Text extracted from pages
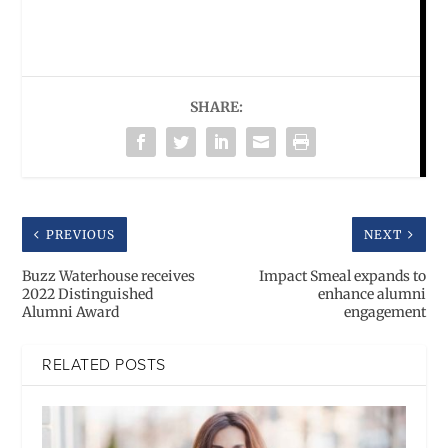
SHARE:
PREVIOUS
NEXT
Buzz Waterhouse receives
Impact Smeal expands to
2022 Distinguished
enhance alumni
Alumni Award
engagement
RELATED POSTS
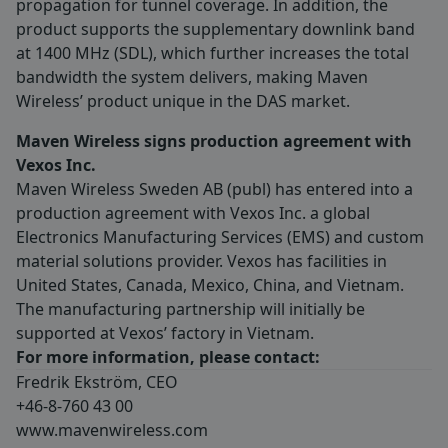
propagation for tunnel coverage. In addition, the
product supports the supplementary downlink band
at 1400 MHz (SDL), which further increases the total
bandwidth the system delivers, making Maven
Wireless’ product unique in the DAS market.
Maven Wireless signs production agreement with
Vexos Inc.
Maven Wireless Sweden AB (publ) has entered into a
production agreement with Vexos Inc. a global
Electronics Manufacturing Services (EMS) and custom
material solutions provider. Vexos has facilities in
United States, Canada, Mexico, China, and Vietnam.
The manufacturing partnership will initially be
supported at Vexos’ factory in Vietnam.
For more information, please contact:
Fredrik Ekström, CEO
+46-8-760 43 00
www.mavenwireless.com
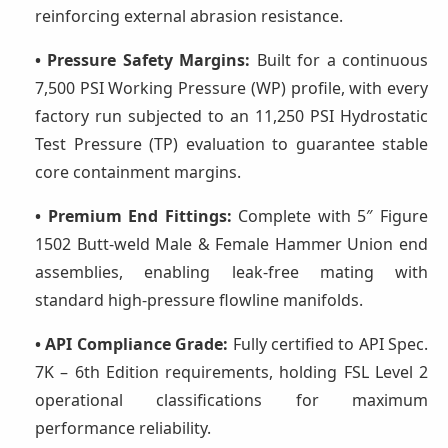
reinforcing external abrasion resistance.
• Pressure Safety Margins:
Built for a continuous
7,500 PSI Working Pressure (WP) profile, with every
factory run subjected to an 11,250 PSI Hydrostatic
Test Pressure (TP) evaluation to guarantee stable
core containment margins.
• Premium End Fittings:
Complete with 5″ Figure
1502 Butt-weld Male & Female Hammer Union end
assemblies, enabling leak-free mating with
standard high-pressure flowline manifolds.
• API Compliance Grade:
Fully certified to API Spec.
7K – 6th Edition requirements, holding FSL Level 2
operational classifications for maximum
performance reliability.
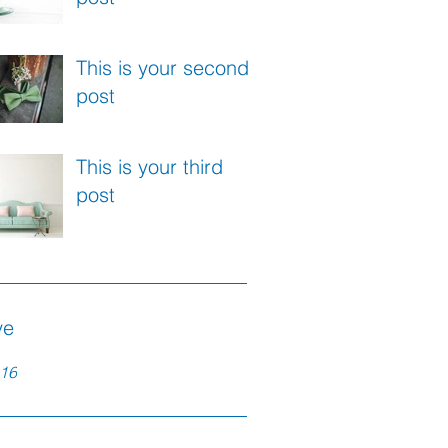
This is your second
post
This is your third
post
ve
16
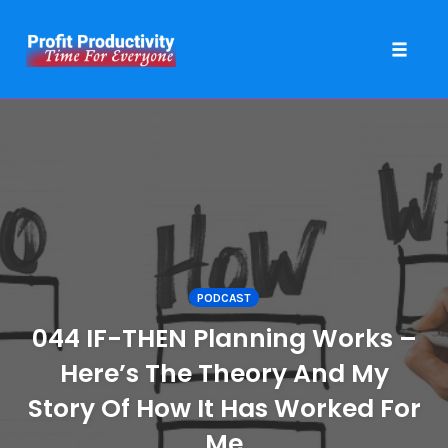
Toggle 
Skip
to
content
PODCAST
044 IF-THEN Planning Works –
Here’s The Theory And My
Story Of How It Has Worked For
Me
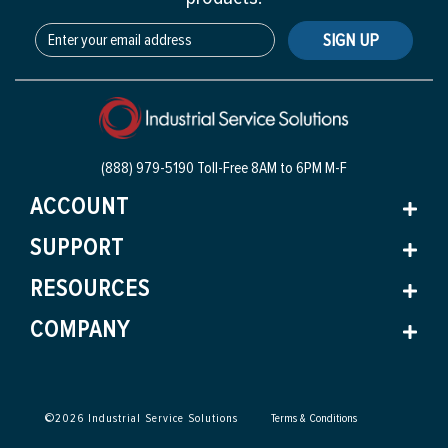
SIGN UP
(888) 979-5190 Toll-Free
8AM to 6PM M-F
ACCOUNT
SUPPORT
RESOURCES
COMPANY
©
2026
Industrial Service Solutions
Terms & Conditions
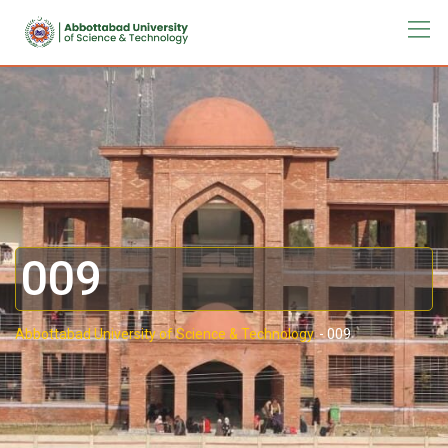
009
Abbottabad University of Science & Technology.
-
009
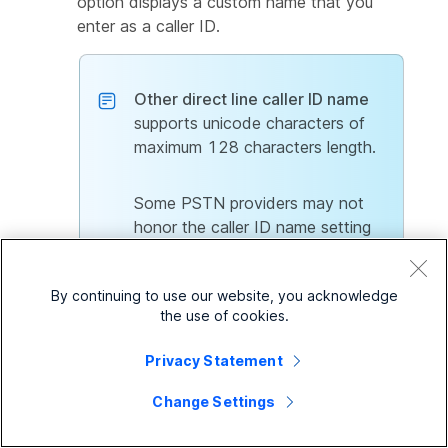
option displays a custom name that you
enter as a caller ID.
Other direct line caller ID name
supports unicode characters of
maximum 128 characters length.
Some PSTN providers may not
honor the caller ID name setting
through Webex Calling.
By continuing to use our website, you acknowledge
the use of cookies.
9
In
Dial by Name
section, enter a custom name
in
Dial by first name
and
Dial by last name
Privacy Statement
fields. You can call the virtual line using this
name.
Change Settings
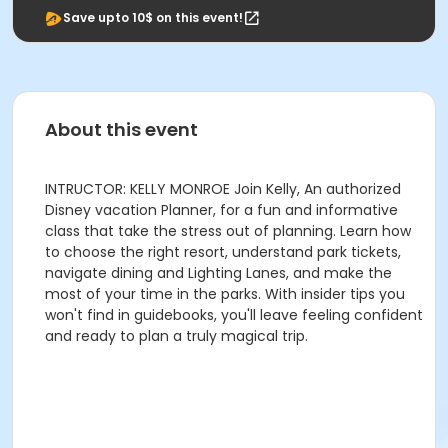
Save upto 10$ on this event!
About this event
INTRUCTOR: KELLY MONROE Join Kelly, An authorized
Disney vacation Planner, for a fun and informative
class that take the stress out of planning. Learn how
to choose the right resort, understand park tickets,
navigate dining and Lighting Lanes, and make the
most of your time in the parks. With insider tips you
won't find in guidebooks, you'll leave feeling confident
and ready to plan a truly magical trip.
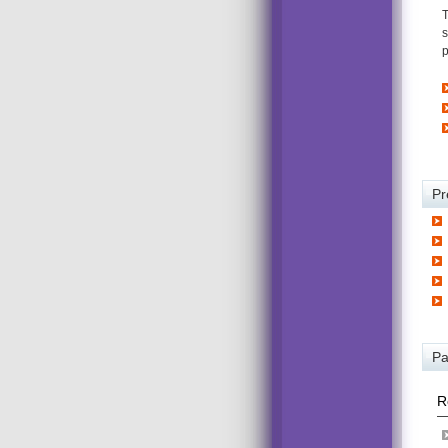
T
s
p
Pr
Pa
R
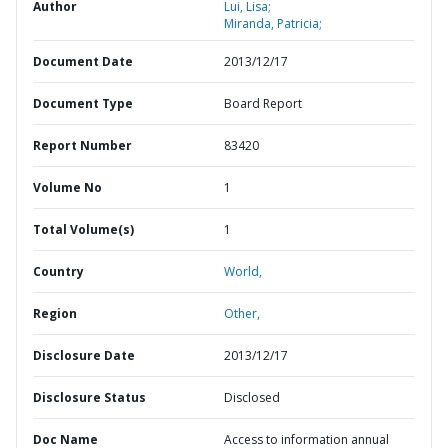
Author
Lui, Lisa;
Miranda, Patricia;
Document Date
2013/12/17
Document Type
Board Report
Report Number
83420
Volume No
1
Total Volume(s)
1
Country
World,
Region
Other,
Disclosure Date
2013/12/17
Disclosure Status
Disclosed
Doc Name
Access to information annual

WORK TO BE COMPLETED: Convert the lines of text in all of the records into a JSON list of strings, one string per line, and leave out blank lines and the picture markers.

REPLY TO THE TASK:
[
  "SHARE:",
  "PREVIOUS",
  "NEXT",
  "Buzz Waterhouse receives",
  "Impact Smeal expands to",
  "2022 Distinguished",
  "enhance alumni",
  "Alumni Award",
  "engagement",
  "RELATED POSTS",
  "propagation for tunnel coverage. In addition, the",
  "product supports the supplementary downlink band",
  "at 1400 MHz (SDL), which further increases the total",
  "bandwidth the system delivers, making Maven",
  "Wireless’ product unique in the DAS market.",
  "Maven Wireless signs production agreement with",
  "Vexos Inc.",
  "Maven Wireless Sweden AB (publ) has entered into a",
  "production agreement with Vexos Inc. a global",
  "Electronics Manufacturing Services (EMS) and custom",
  "material solutions provider. Vexos has facilities in",
  "United States, Canada, Mexico, China, and Vietnam.",
  "The manufacturing partnership will initially be",
  "supported at Vexos’ factory in Vietnam.",
  "For more information, please contact:",
  "Fredrik Ekström, CEO",
  "+46-8-760 43 00",
  "www.mavenwireless.com",
  "reinforcing external abrasion resistance.",
  "• Pressure Safety Margins:",
  "Built for a continuous",
  "7,500 PSI Working Pressure (WP) profile, with every",
  "factory run subjected to an 11,250 PSI Hydrostatic",
  "Test Pressure (TP) evaluation to guarantee stable",
  "core containment margins.",
  "• Premium End Fittings:",
  "Complete with 5″ Figure",
  "1502 Butt-weld Male & Female Hammer Union end",
  "assemblies, enabling leak-free mating with",
  "standard high-pressure flowline manifolds.",
  "• API Compliance Grade:",
  "Fully certified to API Spec.",
  "7K – 6th Edition requirements, holding FSL Level 2",
  "operational classifications for maximum",
  "performance reliability.",
  "This is your second",
  "post",
  "This is your third",
  "post",
  "ve",
  "16",
  "Toggle ",
  "Skip",
  "to",
  "content",
  "PODCAST",
  "044 IF-THEN Planning Works –",
  "Here’s The Theory And My",
  "Story Of How It Has Worked For",
  "Me",
  "SIGN UP",
  "(888) 979-5190 Toll-Free",
  "8AM to 6PM M-F",
  "ACCOUNT",
  "SUPPORT",
  "RESOURCES",
  "COMPANY",
  "©",
  "2026",
  "Industrial Service Solutions",
  "Terms & Conditions",
  "009",
  "Abbottabad University of Science & Technology.",
  "-",
  "009",
  "option displays a custom name that you",
  "enter as a caller ID.",
  "Other direct line caller ID name",
  "supports unicode characters of",
  "maximum 128 characters length.",
  "Some PSTN providers may not",
  "honor the caller ID name setting",
  "through Webex Calling.",
  "By continuing to use our website, you acknowledge",
  "the use of cookies.",
  "9",
  "In",
  "Dial by Name",
  "section, enter a custom name",
  "in",
  "Dial by first name",
  "and",
  "Dial by last name",
  "Privacy Statement",
  "fields. You can call the virtual line using this",
  "name.",
  "Change Settings",
  "Save upto 10$ on this event!",
  "About this event",
  "INTRUCTOR: KELLY MONROE Join Kelly, An authorized",
  "Disney vacation Planner, for a fun and informative",
  "class that take the stress out of planning. Learn how",
  "to choose the right resort, understand park tickets,",
  "navigate dining and Lighting Lanes, and make the",
  "most of your time in the parks. With insider tips you",
  "won't find in guidebooks, you'll leave feeling confident",
  "and ready to plan a truly magical trip.",
  "T",
  "s",
  "p",
  "Pr",
  "Pa",
  "R",
  "Author",
  "Lui, Lisa;",
  "Miranda, Patricia;",
  "Document Date",
  "2013/12/17",
  "Document Type",
  "Board Report",
  "Report Number",
  "83420",
  "Volume No",
  "1",
  "Total Volume(s)",
  "1",
  "Country",
  "World,",
  "Region",
  "Other,",
  "Disclosure Date",
  "2013/12/17",
  "Disclosure Status",
  "Disclosed",
  "Doc Name",
  "Access to information annual"
]